### Text excerpt
- Native to: Italy
- Region: western Basilicata
- Language family: Indo-European ItalicLatino-FaliscanLatinRomanceItalo-WesternItalo-DalmatianItalo-RomanceNeapolitanCastelmezzano; ; ; ; ; ; ; ; ;

Language codes
- ISO 639-3: None (mis)
- Glottolog: cast1245

= Castelmezzano dialect =

Neapolitan dialect of Potenza, Italy

The dialect of Castelmezzano is a Romance variety spoken in Castelmezzano in the Province of Potenza in Italy. It constitutes a dialect of the Neapolitan language that differs from the rest (and from neighbouring imported Gallo-Italic varieties) in its treatment of Latin back vowels, showing an evolution more reminiscent of Eastern Romance: Latin /ŭ/ merges with /ū/ rather than with /ō/.

Castelmezzano is but the kernel of an area, dubbed the Vorposten (outpost) by Lausberg, which shares the same vowel development. It includes Castronuovo di Sant'Andrea, Sant'Arcangelo, Roccanova, San Martino d'Agri, Aliano (and Alianello), Gallicchio, Missanello, Armento, Pietrapertosa, Anzi, Campomaggiore, Albano di Lucania, Trivigno, Brindisi di Montagna, Corleto Perticara and Guardia Perticara.

This type of vocalism may once have been characteristic of most of southern Italy and possibly even other areas that now have Italo-Western vowel outcomes. It can be viewed as a compromise, in that it has a Sardinian-like treatment of the back vowels, as is also observed in the southern part of the Lausberg area, while also having an Italo-Western-like treatment of the front vowels (merging Latin /ĭ/ with /ē/), as found in other varieties of Neapolitan.

### Data provided
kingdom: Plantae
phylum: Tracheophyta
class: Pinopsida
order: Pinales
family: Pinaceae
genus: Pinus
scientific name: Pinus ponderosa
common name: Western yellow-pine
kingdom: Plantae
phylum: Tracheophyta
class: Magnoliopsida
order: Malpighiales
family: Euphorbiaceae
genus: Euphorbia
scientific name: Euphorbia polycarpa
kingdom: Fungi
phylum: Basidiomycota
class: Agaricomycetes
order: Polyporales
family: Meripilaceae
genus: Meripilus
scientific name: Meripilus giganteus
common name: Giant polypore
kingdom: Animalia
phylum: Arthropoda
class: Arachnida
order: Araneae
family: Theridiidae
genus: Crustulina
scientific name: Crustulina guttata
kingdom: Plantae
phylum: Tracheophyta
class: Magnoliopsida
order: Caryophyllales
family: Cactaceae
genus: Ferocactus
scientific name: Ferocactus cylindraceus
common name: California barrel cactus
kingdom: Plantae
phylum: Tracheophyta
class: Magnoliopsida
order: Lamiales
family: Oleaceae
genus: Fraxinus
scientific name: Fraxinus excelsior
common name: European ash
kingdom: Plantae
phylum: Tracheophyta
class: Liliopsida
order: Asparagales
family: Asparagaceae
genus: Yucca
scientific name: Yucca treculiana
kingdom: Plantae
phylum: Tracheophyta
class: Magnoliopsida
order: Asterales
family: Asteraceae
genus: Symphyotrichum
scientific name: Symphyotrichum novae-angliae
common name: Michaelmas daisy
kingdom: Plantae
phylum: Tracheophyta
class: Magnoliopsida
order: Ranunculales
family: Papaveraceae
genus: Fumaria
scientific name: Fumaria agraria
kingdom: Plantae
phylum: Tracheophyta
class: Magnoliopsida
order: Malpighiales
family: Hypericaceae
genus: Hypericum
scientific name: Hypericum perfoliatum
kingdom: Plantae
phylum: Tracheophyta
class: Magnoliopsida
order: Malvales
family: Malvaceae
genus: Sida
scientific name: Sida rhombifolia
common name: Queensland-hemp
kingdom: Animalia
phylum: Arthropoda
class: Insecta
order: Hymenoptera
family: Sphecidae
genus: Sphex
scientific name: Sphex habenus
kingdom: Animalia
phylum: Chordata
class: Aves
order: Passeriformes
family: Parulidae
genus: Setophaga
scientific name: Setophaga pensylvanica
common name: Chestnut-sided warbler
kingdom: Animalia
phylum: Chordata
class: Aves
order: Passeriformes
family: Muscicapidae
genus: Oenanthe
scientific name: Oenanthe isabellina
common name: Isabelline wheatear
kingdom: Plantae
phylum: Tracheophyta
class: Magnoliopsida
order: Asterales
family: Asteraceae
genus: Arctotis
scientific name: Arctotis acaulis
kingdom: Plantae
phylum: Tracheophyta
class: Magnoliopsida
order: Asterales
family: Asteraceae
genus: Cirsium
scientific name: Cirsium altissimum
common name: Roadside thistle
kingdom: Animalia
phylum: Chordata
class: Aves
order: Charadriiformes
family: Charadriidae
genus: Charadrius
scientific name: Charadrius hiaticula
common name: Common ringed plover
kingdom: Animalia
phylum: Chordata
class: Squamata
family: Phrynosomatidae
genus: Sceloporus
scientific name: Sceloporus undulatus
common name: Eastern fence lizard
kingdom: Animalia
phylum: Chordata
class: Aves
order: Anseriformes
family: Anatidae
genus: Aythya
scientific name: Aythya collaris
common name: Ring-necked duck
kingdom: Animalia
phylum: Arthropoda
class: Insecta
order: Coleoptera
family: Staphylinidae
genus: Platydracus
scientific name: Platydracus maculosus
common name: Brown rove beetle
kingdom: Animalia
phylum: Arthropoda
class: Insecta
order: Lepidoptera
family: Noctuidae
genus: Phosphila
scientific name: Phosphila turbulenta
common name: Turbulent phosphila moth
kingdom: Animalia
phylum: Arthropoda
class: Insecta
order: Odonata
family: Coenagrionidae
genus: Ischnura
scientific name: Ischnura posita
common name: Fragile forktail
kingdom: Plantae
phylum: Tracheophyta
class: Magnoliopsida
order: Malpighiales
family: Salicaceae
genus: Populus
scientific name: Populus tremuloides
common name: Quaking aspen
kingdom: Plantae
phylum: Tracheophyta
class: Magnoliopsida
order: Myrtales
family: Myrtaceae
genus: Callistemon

### Instructions for the task
Decide whether each of the following statements agrees with the text on the Castelmezzano dialect, answering yes or no and quoting the words of the text that decide it.
1. In the Castelmezzano dialect, Latin /ŭ/ merges with /ō/.
2. Lausberg named the area sharing this vowel development the Vorposten.
3. The Castelmezzano dialect merges Latin /ĭ/ with /ē/ in its front vowels.

### Written solution
1. No: "Latin /ŭ/ merges with /ū/ rather than with /ō/."
2. Yes: "dubbed the Vorposten (outpost) by Lausberg"
3. Yes: "an Italo-Western-like treatment of the front vowels (merging Latin /ĭ/ with /ē/)"